Besides, M.L. Energia, Inc. was falsely incorporated as woman owned company in an attempt to abuse affirmative action. They were deceiving federal authorities and they knew that I was about to expose their wrong deeds, with respect to defrauding DOD - Dept. of Defense, EPA - Env. Protection Agency, NASA, and the NSF - National Science Foundation, as well as the GRI - Gas Research Institute.
Therefore I intend to plead:
- THAT the referral for a fee for my employment was illegal; it was obtained in violation of 8 USC section 1324a(a)(1).
- THAT the employer has absolutely failed to remedy that void and that the owners have knowingly violated the INA, 8 USC section 1324(a)(2).
- THAT M.L. Energia, Inc. employed me unlawfully abusing a revoked letter contract, and by doing so the owners violated violated 8 USC section 1324a(a)(4).
- THAT M.L. Energia, Inc. employed me unlawfully, and at the same time pretended as if there was alien labor certification on a file, as prescribed by the statute 8 USC section 1182(a)(14), effective before IMMACT 1990, or alternatively the amended and extended statute, 8 USC section 1182(n) following IMMACT 1990.

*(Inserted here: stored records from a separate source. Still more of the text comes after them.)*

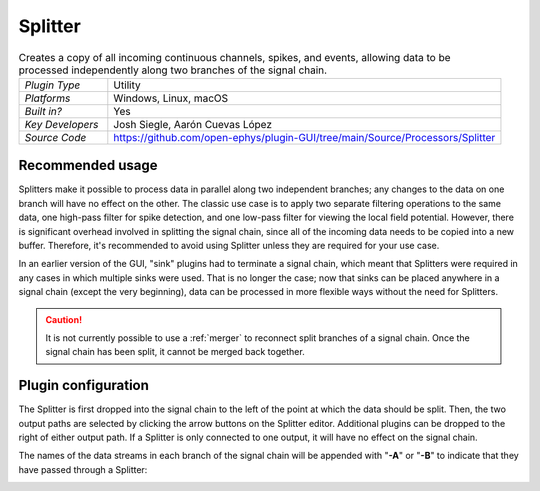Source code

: .. _splitter:
.. role:: raw-html-m2r(raw)
   :format: html

################
Splitter
################

.. image:: ../../_static/images/plugins/splitter/splitter-01.png
  :alt: Annotated Splitter editor

.. csv-table:: Creates a copy of all incoming continuous channels, spikes, and events, allowing data to be processed independently along two branches of the signal chain.
   :widths: 18, 80

   "*Plugin Type*", "Utility"
   "*Platforms*", "Windows, Linux, macOS"
   "*Built in?*", "Yes"
   "*Key Developers*", "Josh Siegle, Aarón Cuevas López"
   "*Source Code*", "https://github.com/open-ephys/plugin-GUI/tree/main/Source/Processors/Splitter"


Recommended usage
######################

Splitters make it possible to process data in parallel along two independent branches; any changes to the data on one branch will have no effect on the other. The classic use case is to apply two separate filtering operations to the same data, one high-pass filter for spike detection, and one low-pass filter for viewing the local field potential. However, there is significant overhead involved in splitting the signal chain, since all of the incoming data needs to be copied into a new buffer. Therefore, it's recommended to avoid using Splitter unless they are required for your use case.

In an earlier version of the GUI, "sink" plugins had to terminate a signal chain, which meant that Splitters were required in any cases in which multiple sinks were used. That is no longer the case; now that sinks can be placed anywhere in a signal chain (except the very beginning), data can be processed in more flexible ways without the need for Splitters.

.. caution:: It is not currently possible to use a :ref:`merger` to reconnect split branches of a signal chain. Once the signal chain has been split, it cannot be merged back together.

Plugin configuration
######################

The Splitter is first dropped into the signal chain to the left of the point at which the data should be split. Then, the two output paths are selected by clicking the arrow buttons on the Splitter editor. Additional plugins can be dropped to the right of either output path. If a Splitter is only connected to one output, it will have no effect on the signal chain.

The names of the data streams in each branch of the signal chain will be appended with "**-A**" or "**-B**" to indicate that they have passed through a Splitter:

.. image:: ../../_static/images/plugins/splitter/splitter-02.png
  :alt: Splitter graph view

- THAT only in August 1995 I discovered new evidence as a result of my FOIA appeals. The Office of Special Counsel in Washington, DC, concluded in an internal memo that the employer had discharge me from employment, because I had refused to collaborate in fraud.
- THAT M.L. Energia, Inc. had never informed its working staff about its intention to employ foreigners as required by law. Moreover, the firm dismissed local employees to replace them by uncertified aliens working at lower wages (notwithstanding its false petition before the INS for an H-1 visa my beneficiary).

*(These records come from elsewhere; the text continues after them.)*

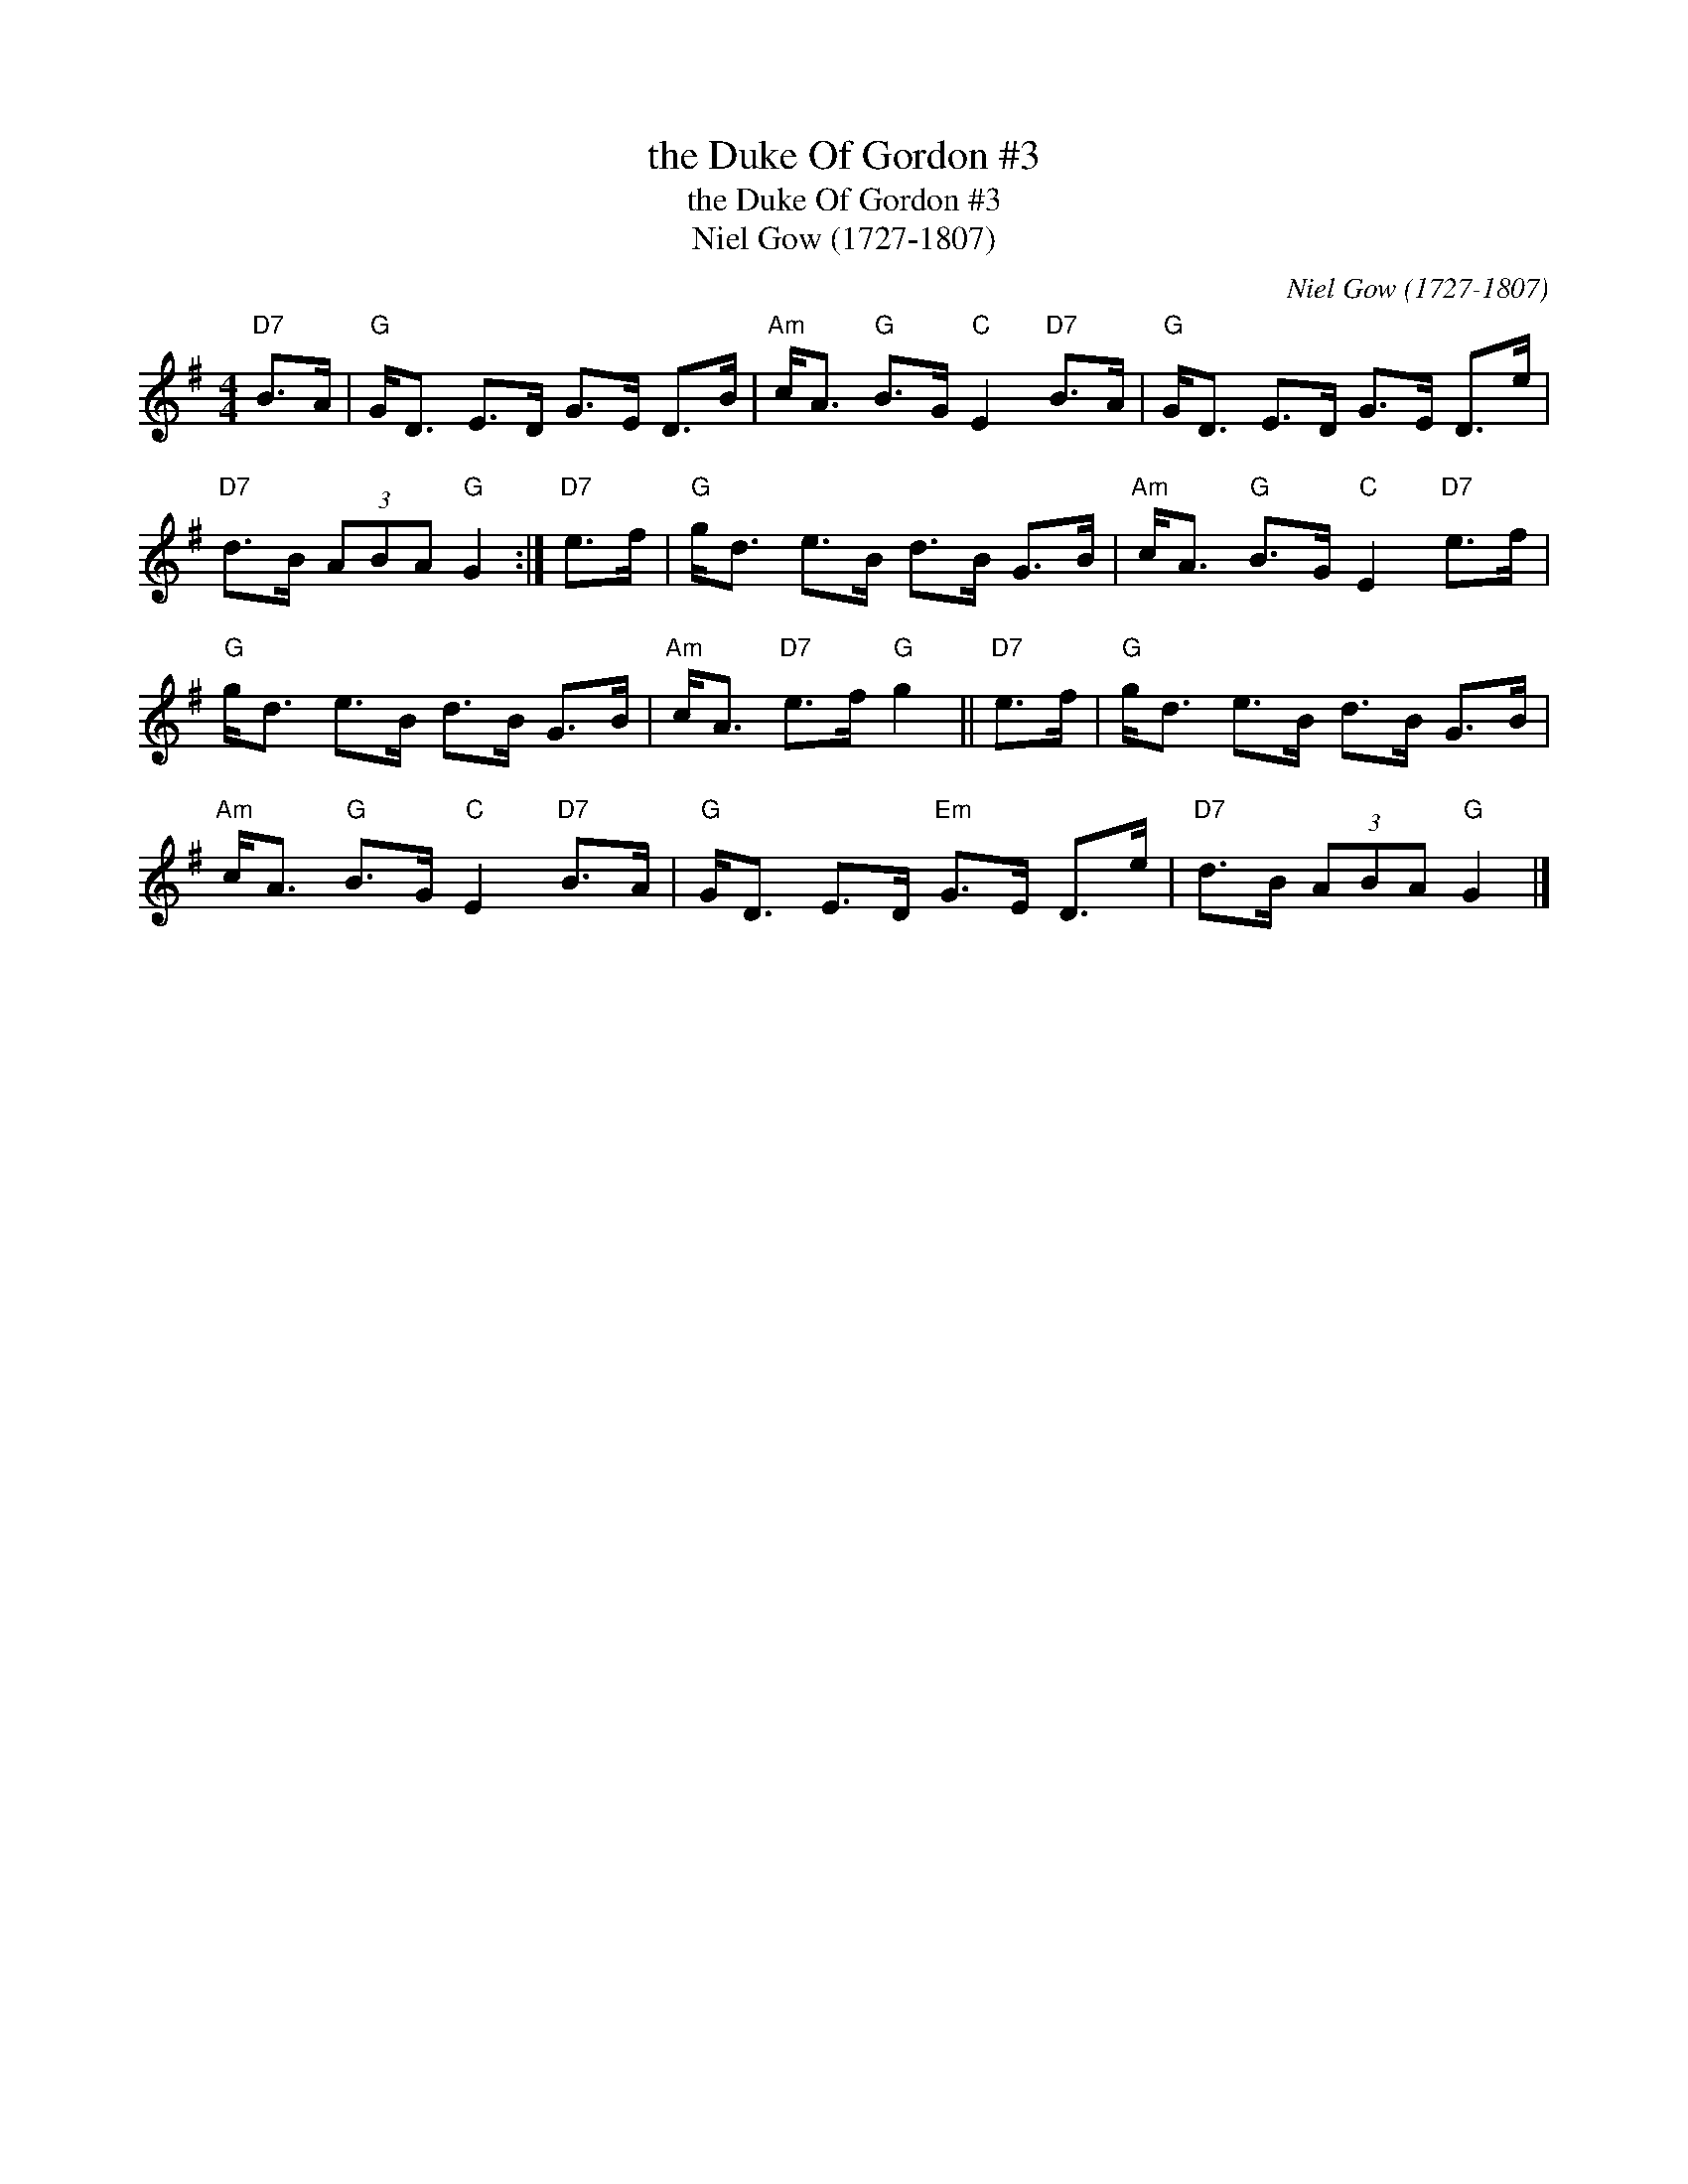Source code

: X:1
T:the Duke Of Gordon #3
T:the Duke Of Gordon #3
T:Niel Gow (1727-1807)
C:Niel Gow (1727-1807)
L:1/8
M:4/4
K:G
V:1 treble 
V:1
"D7" B>A |"G" G<D E>D G>E D>B |"Am" c<A"G" B>G"C" E2"D7" B>A |"G" G<D E>D G>E D>e | %4
"D7" d>B (3ABA"G" G2 :|"D7" e>f |"G" g<d e>B d>B G>B |"Am" c<A"G" B>G"C" E2"D7" e>f | %8
"G" g<d e>B d>B G>B |"Am" c<A"D7" e>f"G" g2 ||"D7" e>f |"G" g<d e>B d>B G>B | %12
"Am" c<A"G" B>G"C" E2"D7" B>A |"G" G<D E>D"Em" G>E D>e |"D7" d>B (3ABA"G" G2 |] %15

- THAT M.L. Energia, Inc. had failed to obtain (from the State of New Jersey) a permission to employ out of State employees.

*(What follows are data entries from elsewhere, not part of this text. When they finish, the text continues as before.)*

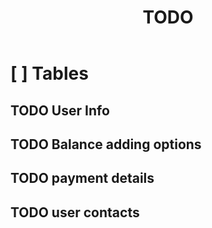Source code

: #+TITLE: TODO

* [ ] Tables

** TODO User Info
** TODO Balance adding options
** TODO payment details
** TODO user contacts
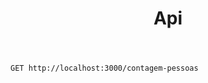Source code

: #+title: Api

#+begin_src restclient
GET http://localhost:3000/contagem-pessoas
#+end_src

#+RESULTS:
#+BEGIN_SRC text
5
GET http://localhost:3000/contagem-pessoas
HTTP/1.1 200 OK
X-Permitted-Cross-Domain-Policies: none
X-Download-Options: noopen
Server: undertow
X-XSS-Protection: 1; mode=block
X-Frame-Options: DENY
Content-Security-Policy: object-src 'none'; script-src 'unsafe-inline' 'unsafe-eval' 'strict-dynamic' https: http:;
Date: Mon, 23 Oct 2023 16:58:55 GMT
Connection: keep-alive
Strict-Transport-Security: max-age=31536000; includeSubdomains
X-Content-Type-Options: nosniff
Transfer-Encoding: chunked
Content-Type: text/plain
Request duration: 0.009023s
#+END_SRC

- THAT I replaced two domestic workers, who had been terminated deliberately. The employer intentionally replaced domestic workers by a foreigner (that's me) not certified for work, knowing that as such I was not protected by the DOL.
- THAT the firm has intentionally failed to follow I-9 requirements, and by doing so the owners violated 8 USC section 1324a(a)(2).
- THAT in July 1991, the NSF investigated this firm about its employees, and that the V.P. provided a false affidavit concealing the fact that I was their employee.
Obviously, they did so because I was not certified for employment.
- THAT the owners of M.L. Energia, Inc. had known that my employment would be unlawful, and accordingly they had committed fraud, as delineated above, and I was harmed by this action.
- THAT the employer discharged me and expelled me in an attempt to escape employer sanctions under the provisions of the INA.
- THAT the owners' liability is absolute and exhausting, and
- THAT the owners of M.L. Energia, Inc. are personally liable to reimburse me (piercing the veil of the corp.).
- THAT the owners of the firm initiated the fake dispute. It was maliciously concocted to cover-up my wrongful discharge.
- THAT the owners falsely claimed that I had resigned. Undeniably, I have already proven they had fired me in the manner which I attested. Therefore the employer breached the employment contract predicated on its petition before the INS to issue an H-1 visa my beneficiary for three years.
- THAT the owners were concerned that US authorities would expose that they unlawfully employed me (also other aliens). The owners conducted negotiations with me on behalf of their firm in bad faith, deceiving me.
- THAT M.L. Energia, Inc. ultimately exploited me, in violation of law and then breached employment contract with me, by withholding salaries, and seizing my personal belongings and my intellectual property.
- THAT the owners had never intended to follow the new contract as of June 28, 1990, by which they were obliged to pay me an annual wage of $60,000 for three years (not including overtime and expenses). M.L. Energia, Inc. employed me unlawfully in an attempt to obtain prohibited commercial advantage and private financial gain, in violation of 8 USC section 1324a(a)(2)(B)(ii).